Every day your ears get a workout. You hear the voices of family members, teachers, friends, and even strangers. You hear the TV and video programs you watch. You hear music on the radio, on tapes, and on CDs. You hear sounds that provide information about your surroundings, whether they are sounds of songbirds, dogs, roosters, and rustling leaves of the country, or the city sounds of horns honking, sirens blaring, and tires squealing. You hear sounds that represent emotions: sighs, giggles, sniffs, growls, gasps, or shouts.
You hear many different things each day. Some are important, while others are not. Are you listening to the things you hear? To be successful in school, you must learn how to tune in to the important things. You need to develop strong listening skills.
The first action you should take is to sit near the front of the classroom. The closer to the teacher you are, the fewer the distractions around you. You will be in a better position to hear what is said.
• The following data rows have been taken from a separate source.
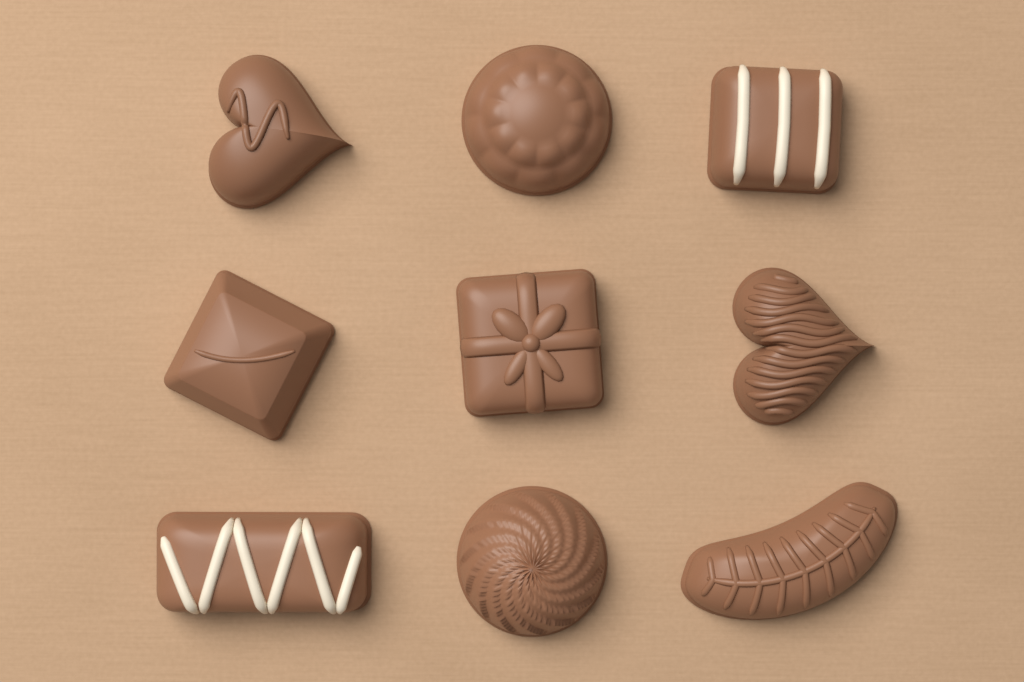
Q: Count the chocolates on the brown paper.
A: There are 9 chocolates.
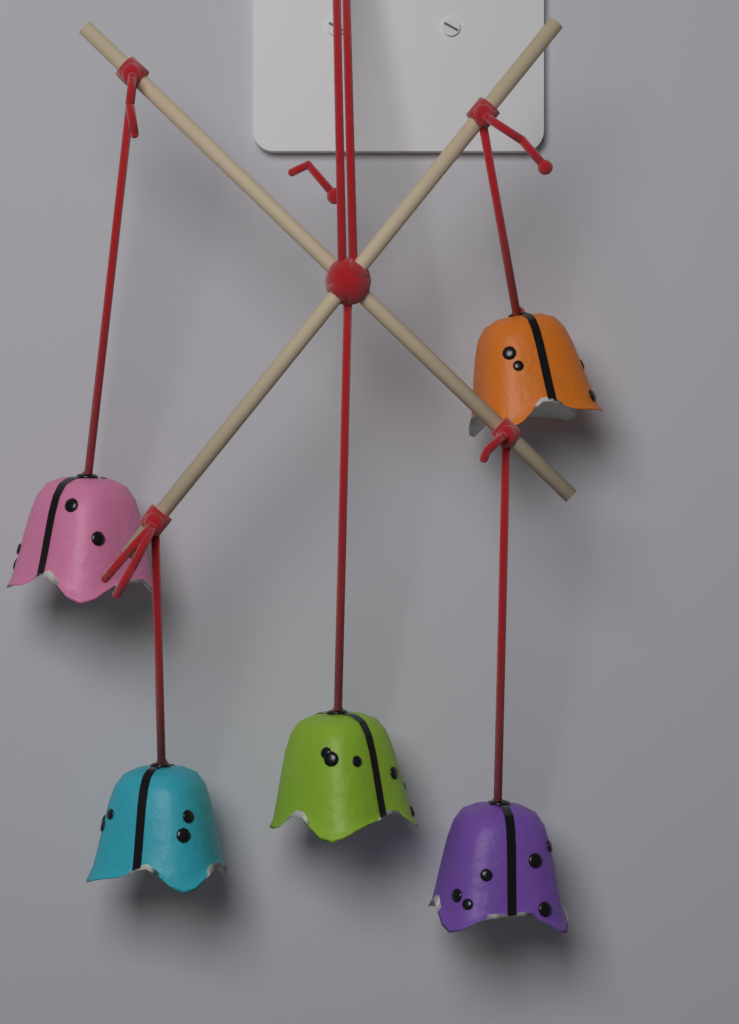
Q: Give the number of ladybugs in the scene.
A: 5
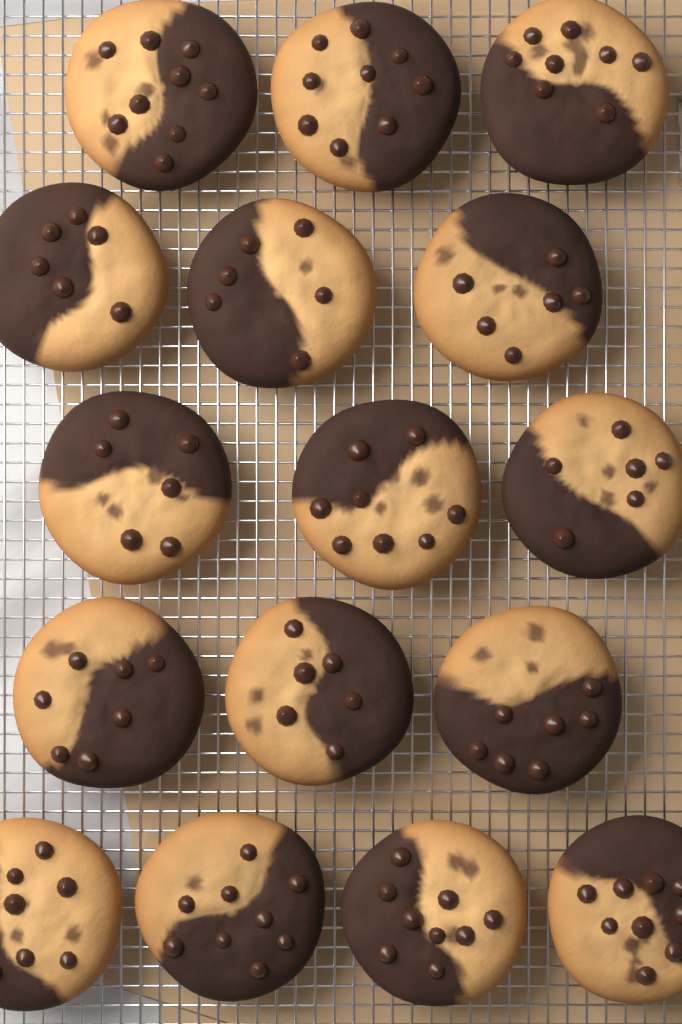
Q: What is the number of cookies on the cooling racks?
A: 16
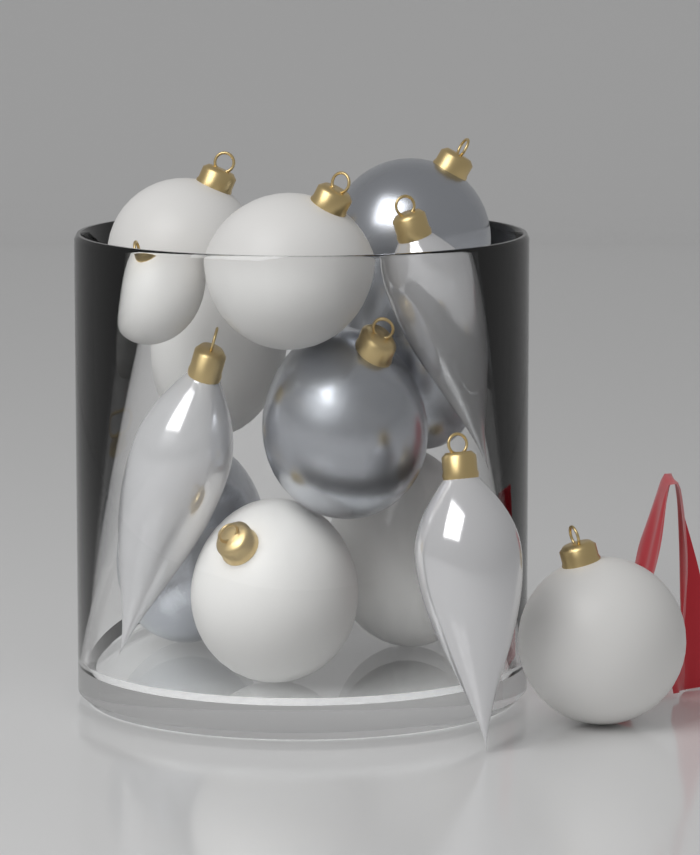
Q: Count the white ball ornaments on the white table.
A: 7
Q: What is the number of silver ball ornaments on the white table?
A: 4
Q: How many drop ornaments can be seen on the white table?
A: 3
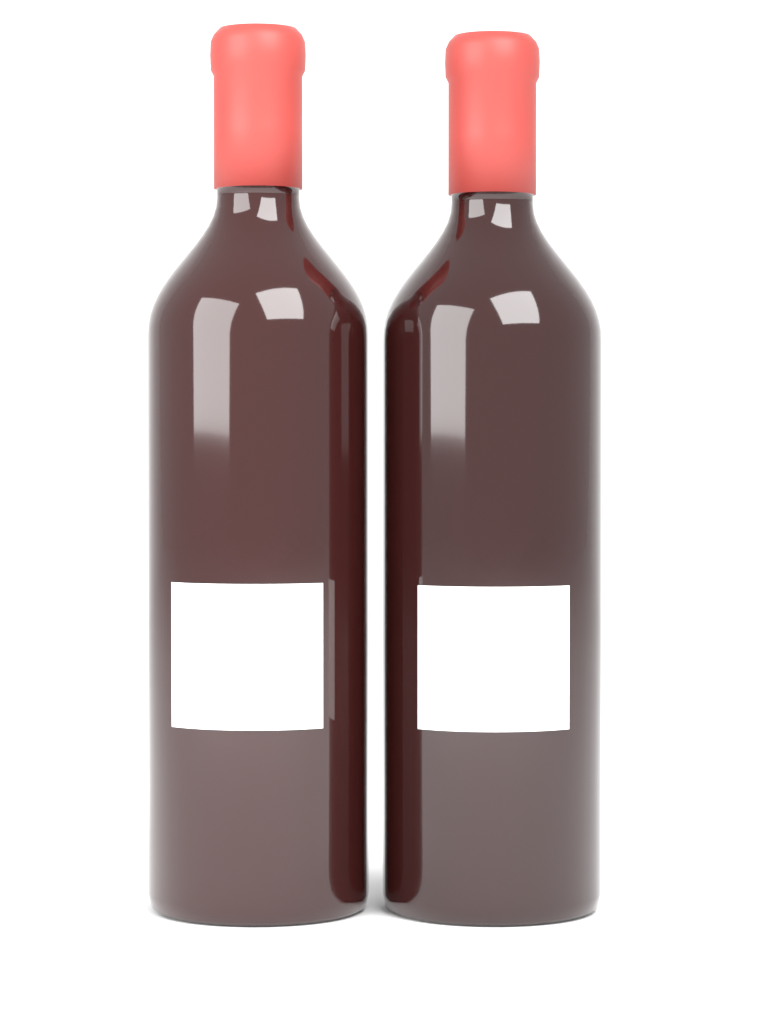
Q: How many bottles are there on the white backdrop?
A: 2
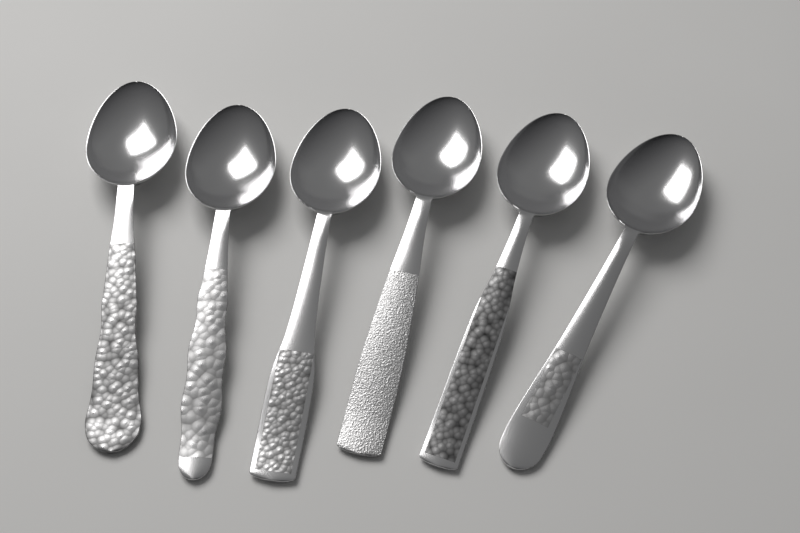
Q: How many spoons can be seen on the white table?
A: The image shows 6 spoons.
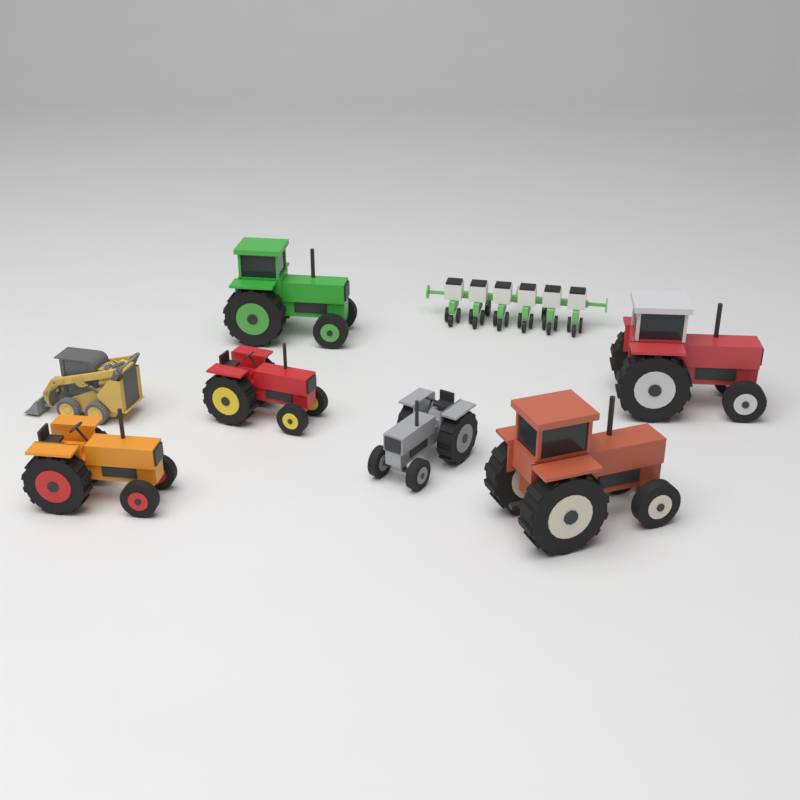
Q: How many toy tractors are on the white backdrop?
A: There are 6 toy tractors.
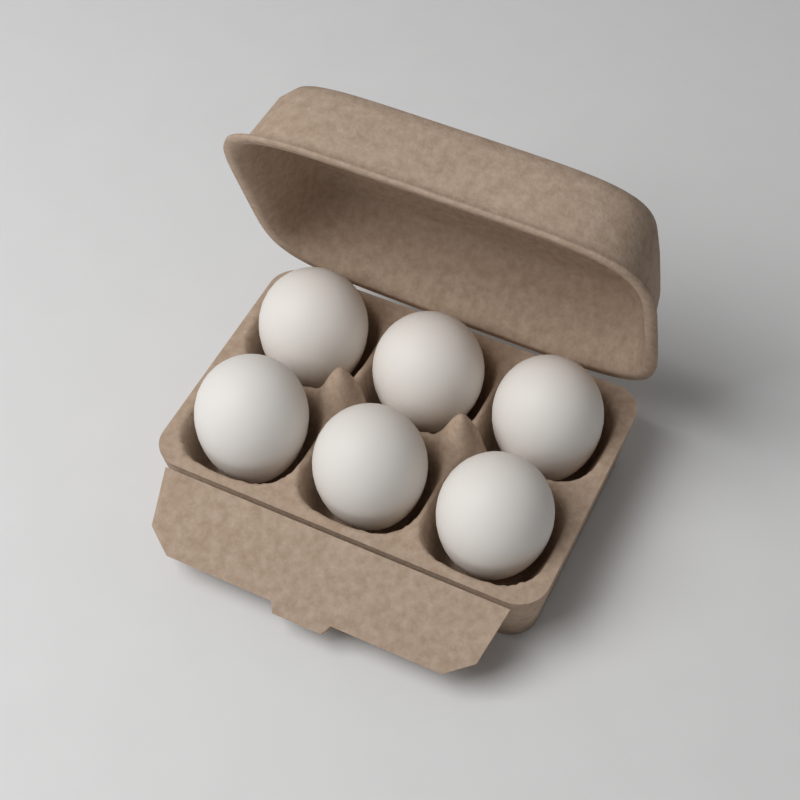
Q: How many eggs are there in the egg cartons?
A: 6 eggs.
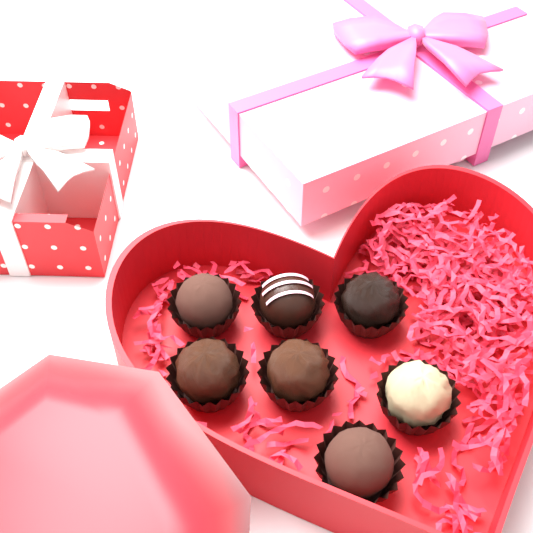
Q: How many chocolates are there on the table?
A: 7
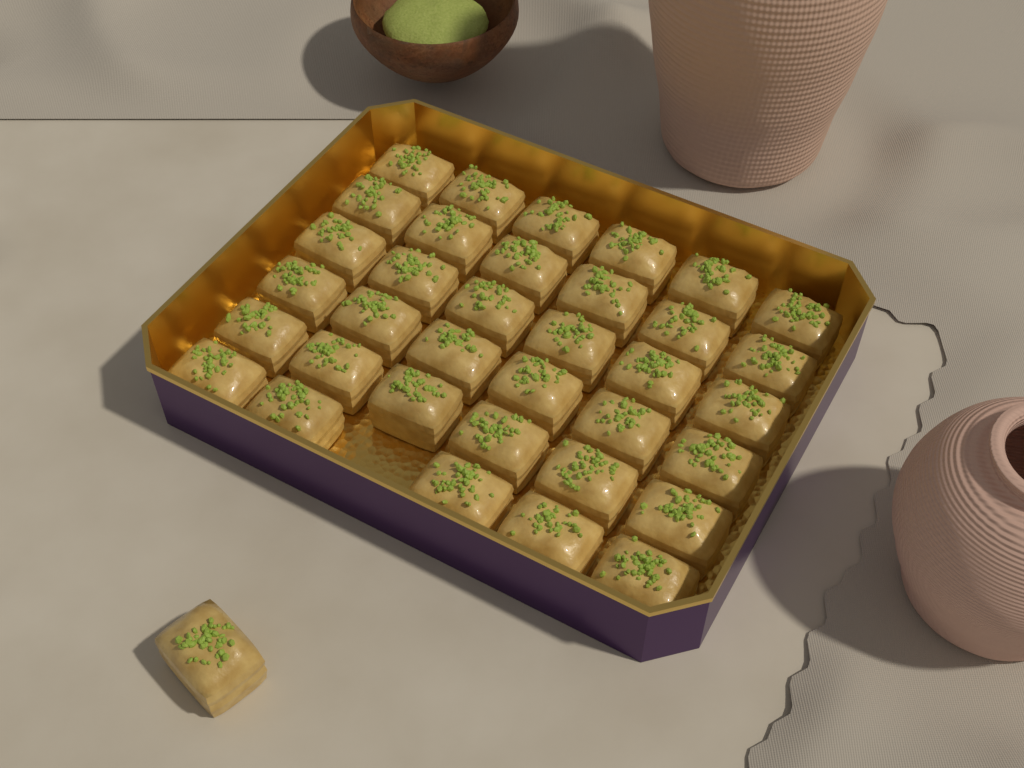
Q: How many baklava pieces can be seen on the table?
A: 36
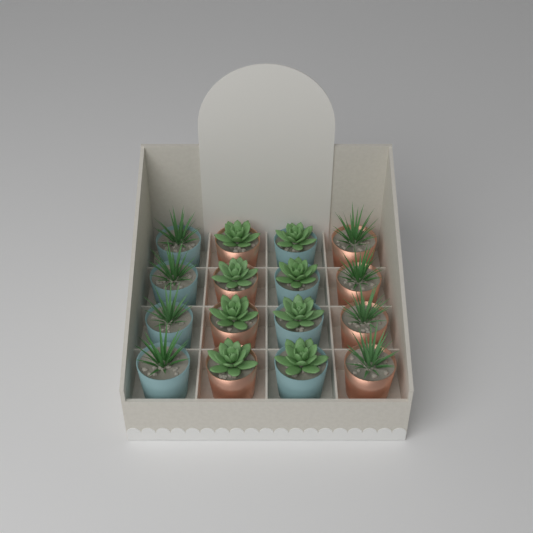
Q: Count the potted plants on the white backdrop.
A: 16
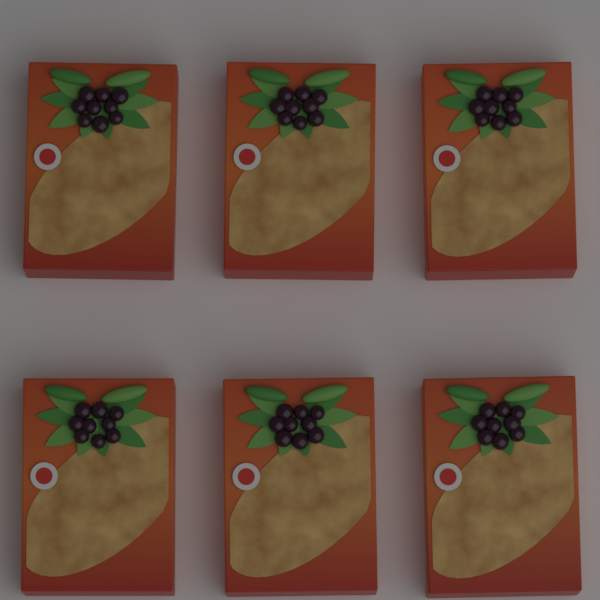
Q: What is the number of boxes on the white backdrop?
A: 6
You will be less likely to hear the whispers of students sitting in the rear of the classroom. You will be less likely to whisper to others yourself. If you are talking, you are not listening!
Tune out distractions. When you are listening to music, reading a good book, or playing a video game, you probably don't hear people call your name. Parents find this very frustrating, but it means that you've learned to tune out distractions. You need to take that skill with you to the classroom. Listen so carefully to your teacher that you don't notice the paper-rustling and pencil-tapping of your peers.
Be alert for clues that important information is coming. It might be obvious, such as a statement to "listen carefully," or "note the following three points." It might be more subtle, such as a change in vocal tone that makes a statement stand out. Of course, the biggest clue that your teacher is about to say something that you should remember is the announcement: "This will be on the test!"